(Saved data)
_ _ _
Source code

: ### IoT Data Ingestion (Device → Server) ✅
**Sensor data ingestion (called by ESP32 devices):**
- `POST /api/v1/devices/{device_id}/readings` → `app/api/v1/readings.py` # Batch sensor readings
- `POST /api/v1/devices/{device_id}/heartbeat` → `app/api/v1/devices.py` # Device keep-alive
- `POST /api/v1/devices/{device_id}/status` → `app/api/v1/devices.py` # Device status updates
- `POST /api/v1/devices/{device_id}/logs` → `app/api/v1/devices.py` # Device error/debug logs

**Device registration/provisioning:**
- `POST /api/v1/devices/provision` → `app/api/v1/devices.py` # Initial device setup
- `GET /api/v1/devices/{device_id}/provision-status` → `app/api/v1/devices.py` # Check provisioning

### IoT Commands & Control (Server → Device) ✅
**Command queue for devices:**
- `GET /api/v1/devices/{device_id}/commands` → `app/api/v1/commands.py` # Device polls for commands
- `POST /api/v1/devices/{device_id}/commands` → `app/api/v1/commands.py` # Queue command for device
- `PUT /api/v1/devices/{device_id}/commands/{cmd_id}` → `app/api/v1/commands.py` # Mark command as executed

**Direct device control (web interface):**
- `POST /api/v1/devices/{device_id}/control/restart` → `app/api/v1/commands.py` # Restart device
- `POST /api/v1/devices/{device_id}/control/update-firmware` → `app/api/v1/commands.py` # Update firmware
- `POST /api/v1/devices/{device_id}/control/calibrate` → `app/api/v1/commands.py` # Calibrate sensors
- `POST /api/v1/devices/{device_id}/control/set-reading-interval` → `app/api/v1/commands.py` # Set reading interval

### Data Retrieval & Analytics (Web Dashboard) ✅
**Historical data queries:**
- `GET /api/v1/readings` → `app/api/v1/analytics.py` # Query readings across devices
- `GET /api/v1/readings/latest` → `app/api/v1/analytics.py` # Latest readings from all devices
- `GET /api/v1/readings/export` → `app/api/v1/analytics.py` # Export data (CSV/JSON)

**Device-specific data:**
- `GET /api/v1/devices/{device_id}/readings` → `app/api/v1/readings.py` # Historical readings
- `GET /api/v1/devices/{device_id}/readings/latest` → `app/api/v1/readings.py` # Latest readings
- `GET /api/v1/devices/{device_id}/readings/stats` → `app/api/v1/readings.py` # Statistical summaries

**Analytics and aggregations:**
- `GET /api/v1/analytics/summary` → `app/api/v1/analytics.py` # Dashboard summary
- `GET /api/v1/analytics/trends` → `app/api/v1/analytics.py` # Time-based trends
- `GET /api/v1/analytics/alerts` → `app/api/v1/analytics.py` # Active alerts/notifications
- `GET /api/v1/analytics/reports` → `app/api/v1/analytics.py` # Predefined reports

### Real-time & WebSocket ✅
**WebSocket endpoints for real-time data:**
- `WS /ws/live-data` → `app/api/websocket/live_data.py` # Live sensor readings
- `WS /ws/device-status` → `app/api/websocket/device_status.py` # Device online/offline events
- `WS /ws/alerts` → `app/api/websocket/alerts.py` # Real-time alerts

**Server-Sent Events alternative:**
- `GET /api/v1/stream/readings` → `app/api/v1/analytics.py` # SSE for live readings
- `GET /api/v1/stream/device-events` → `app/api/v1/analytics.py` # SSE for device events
_ _ _
*Activity*: Could you print every one of the items above again, word for word and character for character?

*Written solution*:
Source code

: ### IoT Data Ingestion (Device → Server) ✅
**Sensor data ingestion (called by ESP32 devices):**
- `POST /api/v1/devices/{device_id}/readings` → `app/api/v1/readings.py` # Batch sensor readings
- `POST /api/v1/devices/{device_id}/heartbeat` → `app/api/v1/devices.py` # Device keep-alive
- `POST /api/v1/devices/{device_id}/status` → `app/api/v1/devices.py` # Device status updates
- `POST /api/v1/devices/{device_id}/logs` → `app/api/v1/devices.py` # Device error/debug logs

**Device registration/provisioning:**
- `POST /api/v1/devices/provision` → `app/api/v1/devices.py` # Initial device setup
- `GET /api/v1/devices/{device_id}/provision-status` → `app/api/v1/devices.py` # Check provisioning

### IoT Commands & Control (Server → Device) ✅
**Command queue for devices:**
- `GET /api/v1/devices/{device_id}/commands` → `app/api/v1/commands.py` # Device polls for commands
- `POST /api/v1/devices/{device_id}/commands` → `app/api/v1/commands.py` # Queue command for device
- `PUT /api/v1/devices/{device_id}/commands/{cmd_id}` → `app/api/v1/commands.py` # Mark command as executed

**Direct device control (web interface):**
- `POST /api/v1/devices/{device_id}/control/restart` → `app/api/v1/commands.py` # Restart device
- `POST /api/v1/devices/{device_id}/control/update-firmware` → `app/api/v1/commands.py` # Update firmware
- `POST /api/v1/devices/{device_id}/control/calibrate` → `app/api/v1/commands.py` # Calibrate sensors
- `POST /api/v1/devices/{device_id}/control/set-reading-interval` → `app/api/v1/commands.py` # Set reading interval

### Data Retrieval & Analytics (Web Dashboard) ✅
**Historical data queries:**
- `GET /api/v1/readings` → `app/api/v1/analytics.py` # Query readings across devices
- `GET /api/v1/readings/latest` → `app/api/v1/analytics.py` # Latest readings from all devices
- `GET /api/v1/readings/export` → `app/api/v1/analytics.py` # Export data (CSV/JSON)

**Device-specific data:**
- `GET /api/v1/devices/{device_id}/readings` → `app/api/v1/readings.py` # Historical readings
- `GET /api/v1/devices/{device_id}/readings/latest` → `app/api/v1/readings.py` # Latest readings
- `GET /api/v1/devices/{device_id}/readings/stats` → `app/api/v1/readings.py` # Statistical summaries

**Analytics and aggregations:**
- `GET /api/v1/analytics/summary` → `app/api/v1/analytics.py` # Dashboard summary
- `GET /api/v1/analytics/trends` → `app/api/v1/analytics.py` # Time-based trends
- `GET /api/v1/analytics/alerts` → `app/api/v1/analytics.py` # Active alerts/notifications
- `GET /api/v1/analytics/reports` → `app/api/v1/analytics.py` # Predefined reports

### Real-time & WebSocket ✅
**WebSocket endpoints for real-time data:**
- `WS /ws/live-data` → `app/api/websocket/live_data.py` # Live sensor readings
- `WS /ws/device-status` → `app/api/websocket/device_status.py` # Device online/offline events
- `WS /ws/alerts` → `app/api/websocket/alerts.py` # Real-time alerts

**Server-Sent Events alternative:**
- `GET /api/v1/stream/readings` → `app/api/v1/analytics.py` # SSE for live readings
- `GET /api/v1/stream/device-events` → `app/api/v1/analytics.py` # SSE for device events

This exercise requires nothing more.